* **EXERCISE DESCRIPTION**
Return the lines of the data below starting at the one holding "middle pip: (527, 439)" and ending at the one holding "middle mcp: (586, 569)", word for word, leaving every picture out.

* **EXTRACTED RECORDS**
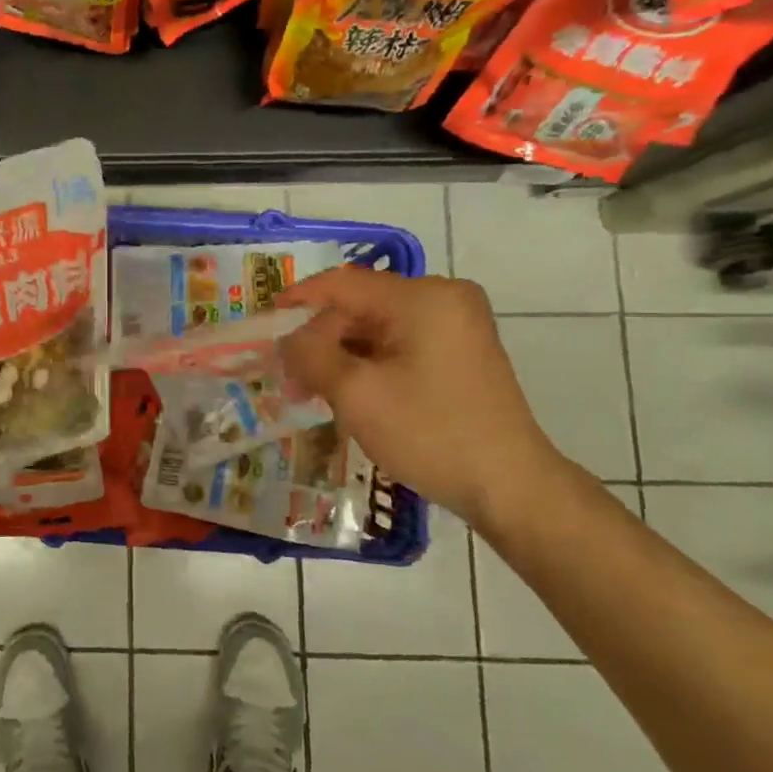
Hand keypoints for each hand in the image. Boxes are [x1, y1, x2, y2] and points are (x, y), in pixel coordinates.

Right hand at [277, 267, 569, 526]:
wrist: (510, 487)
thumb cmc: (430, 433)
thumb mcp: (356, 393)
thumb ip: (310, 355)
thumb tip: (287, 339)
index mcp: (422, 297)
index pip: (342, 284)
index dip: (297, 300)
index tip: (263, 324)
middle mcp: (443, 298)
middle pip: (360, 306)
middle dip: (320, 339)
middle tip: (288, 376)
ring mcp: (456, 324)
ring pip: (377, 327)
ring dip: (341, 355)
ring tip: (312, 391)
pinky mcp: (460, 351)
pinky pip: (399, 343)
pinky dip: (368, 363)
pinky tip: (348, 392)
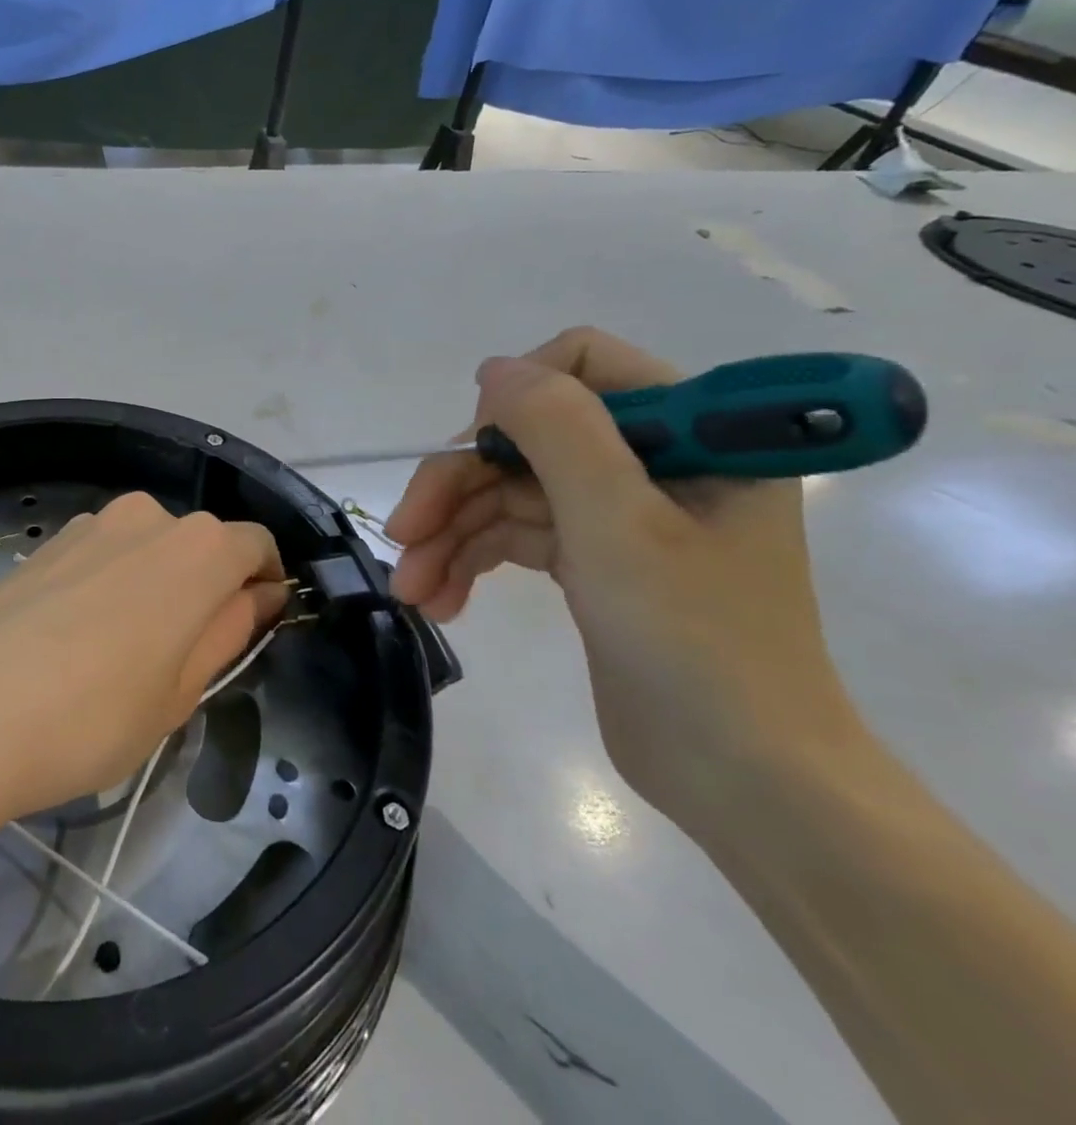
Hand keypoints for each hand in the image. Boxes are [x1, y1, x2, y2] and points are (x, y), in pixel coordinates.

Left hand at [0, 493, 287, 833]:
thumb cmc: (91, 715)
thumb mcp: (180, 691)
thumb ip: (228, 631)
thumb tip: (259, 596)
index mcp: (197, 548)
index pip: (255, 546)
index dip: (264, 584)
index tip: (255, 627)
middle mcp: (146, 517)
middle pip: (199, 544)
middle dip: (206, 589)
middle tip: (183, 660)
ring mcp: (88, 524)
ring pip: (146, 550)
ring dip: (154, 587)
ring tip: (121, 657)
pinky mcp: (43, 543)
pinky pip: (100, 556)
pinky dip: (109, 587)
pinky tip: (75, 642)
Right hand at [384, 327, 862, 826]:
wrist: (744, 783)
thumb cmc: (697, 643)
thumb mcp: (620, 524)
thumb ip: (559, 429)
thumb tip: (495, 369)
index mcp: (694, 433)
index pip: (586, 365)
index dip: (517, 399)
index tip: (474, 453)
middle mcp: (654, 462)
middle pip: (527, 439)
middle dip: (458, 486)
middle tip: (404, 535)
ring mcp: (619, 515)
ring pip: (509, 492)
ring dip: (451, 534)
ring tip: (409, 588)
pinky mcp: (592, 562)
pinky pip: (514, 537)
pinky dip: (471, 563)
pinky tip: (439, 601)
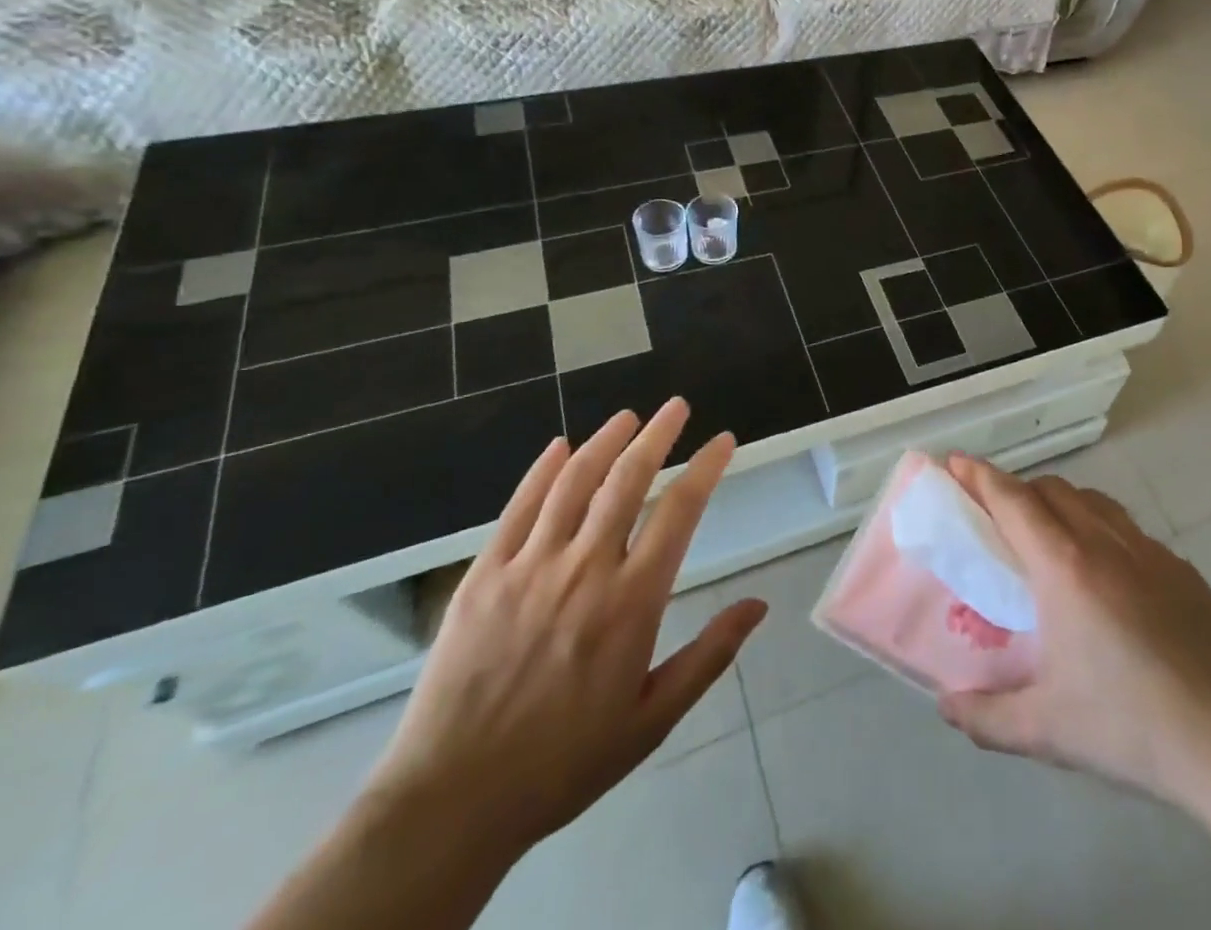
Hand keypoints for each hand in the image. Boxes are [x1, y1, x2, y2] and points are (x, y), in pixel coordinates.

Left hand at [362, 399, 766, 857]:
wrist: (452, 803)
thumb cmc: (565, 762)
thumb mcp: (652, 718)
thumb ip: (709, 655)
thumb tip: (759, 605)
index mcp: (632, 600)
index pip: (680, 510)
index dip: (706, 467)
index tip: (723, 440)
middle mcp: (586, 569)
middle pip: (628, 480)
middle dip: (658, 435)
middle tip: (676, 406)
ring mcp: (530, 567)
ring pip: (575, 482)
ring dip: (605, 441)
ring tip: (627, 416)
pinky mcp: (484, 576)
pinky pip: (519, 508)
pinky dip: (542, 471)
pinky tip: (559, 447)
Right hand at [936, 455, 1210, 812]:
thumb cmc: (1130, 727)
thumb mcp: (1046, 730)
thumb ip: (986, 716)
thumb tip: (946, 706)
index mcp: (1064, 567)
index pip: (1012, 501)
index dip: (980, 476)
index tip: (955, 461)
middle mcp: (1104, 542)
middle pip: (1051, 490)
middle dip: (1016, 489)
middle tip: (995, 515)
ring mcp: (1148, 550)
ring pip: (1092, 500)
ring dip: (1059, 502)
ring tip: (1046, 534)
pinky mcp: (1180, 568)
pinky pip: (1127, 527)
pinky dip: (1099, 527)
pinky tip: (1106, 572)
==
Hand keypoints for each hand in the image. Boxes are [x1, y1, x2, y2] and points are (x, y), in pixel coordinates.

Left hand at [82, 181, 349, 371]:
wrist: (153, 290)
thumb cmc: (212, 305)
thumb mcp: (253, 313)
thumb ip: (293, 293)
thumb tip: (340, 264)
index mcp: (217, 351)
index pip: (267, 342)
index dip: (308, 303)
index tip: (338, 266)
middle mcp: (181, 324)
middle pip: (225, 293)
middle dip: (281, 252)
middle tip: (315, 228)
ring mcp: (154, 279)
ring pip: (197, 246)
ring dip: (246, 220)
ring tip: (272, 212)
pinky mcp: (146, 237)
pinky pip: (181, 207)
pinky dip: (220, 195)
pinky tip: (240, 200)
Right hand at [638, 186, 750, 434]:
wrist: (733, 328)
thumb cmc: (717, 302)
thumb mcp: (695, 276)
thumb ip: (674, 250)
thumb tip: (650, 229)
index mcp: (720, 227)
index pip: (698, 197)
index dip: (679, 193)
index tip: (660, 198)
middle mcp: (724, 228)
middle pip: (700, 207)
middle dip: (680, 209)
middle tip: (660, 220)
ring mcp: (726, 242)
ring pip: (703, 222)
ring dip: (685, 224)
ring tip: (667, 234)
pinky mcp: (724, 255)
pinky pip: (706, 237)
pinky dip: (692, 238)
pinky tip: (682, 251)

* **RESULT**
middle pip: (527, 439)
middle dip: (458, 486)
middle tip: (404, 535)
ring mcp: (619, 515)
ring pip: (509, 492)
ring dip: (451, 534)
ring tip: (409, 588)
pinky mcp: (592, 562)
pinky pip: (514, 537)
pinky dip: (471, 563)
pinky tip: (439, 601)
Hand keypoints for each hand in the image. Boxes are [x1, y1, x2, y2] and points are (x, y), in pixel coordinates.

Left hand at [362, 399, 766, 857]:
wrist: (452, 803)
thumb cmc: (565, 762)
thumb mcp: (652, 718)
thumb ip: (709, 655)
thumb tip: (759, 605)
index mcp: (632, 600)
index pip: (680, 510)
index dip: (706, 467)
index tip: (723, 440)
middle mcp: (586, 569)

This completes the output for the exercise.